Through holes in the ﬂoor I glimpsed shadowy tunnels and byways running off to unknown destinations. Two museums really shone a light on the Etruscans for me - the one at Tuscania, and its sister museum down the road at Tarquinia.
The sarcophagus-lid efﬁgies had faces carved in portraiture of the deceased: a grinning man with a tip-tilted nose, an old woman lined and sunken-cheeked, a magistrate with a pinched, sour mouth.
At Tarquinia many were named in backwards-running Etruscan writing: Larth Alvethna in a fancy cap, Laris Partunus the priest with one hand raised in blessing, Velthur Partunus with his feet on a horned river god.
The names bestowed personality, almost an intimacy. There were rooms full of pottery, of bronze helmets and goblets, of jars painted with vivid, cruel battle scenes: men grabbed by the hair, speared, forced to their knees, humiliated.

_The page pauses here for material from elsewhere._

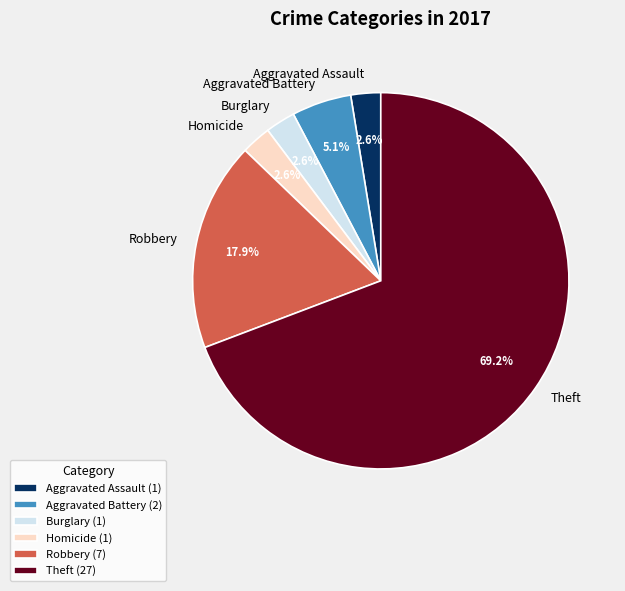

How many slices are in this pie chart?

6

The Etruscans were engaged from around 400 BC in a long struggle with the Romans, and echoes of the pain of their long defeat reverberated in those violent scenes. I wanted an antidote to the gloom and - unsurprisingly, among such death-obsessed people - I found it underground in the fabulous painted tombs of the Tarquinia necropolis.
Here in vivid frescoes were the Etruscans of the glorious 6th century BC in all their vigour and liveliness: courting, feasting, hunting birds and deer, making love and making merry in the woods and ﬁelds of Lazio.
The Romans and their jackboot sandals cast no shadow for these delighted and delightful folk, celebrating the pleasures of life at the very gates of the Underworld.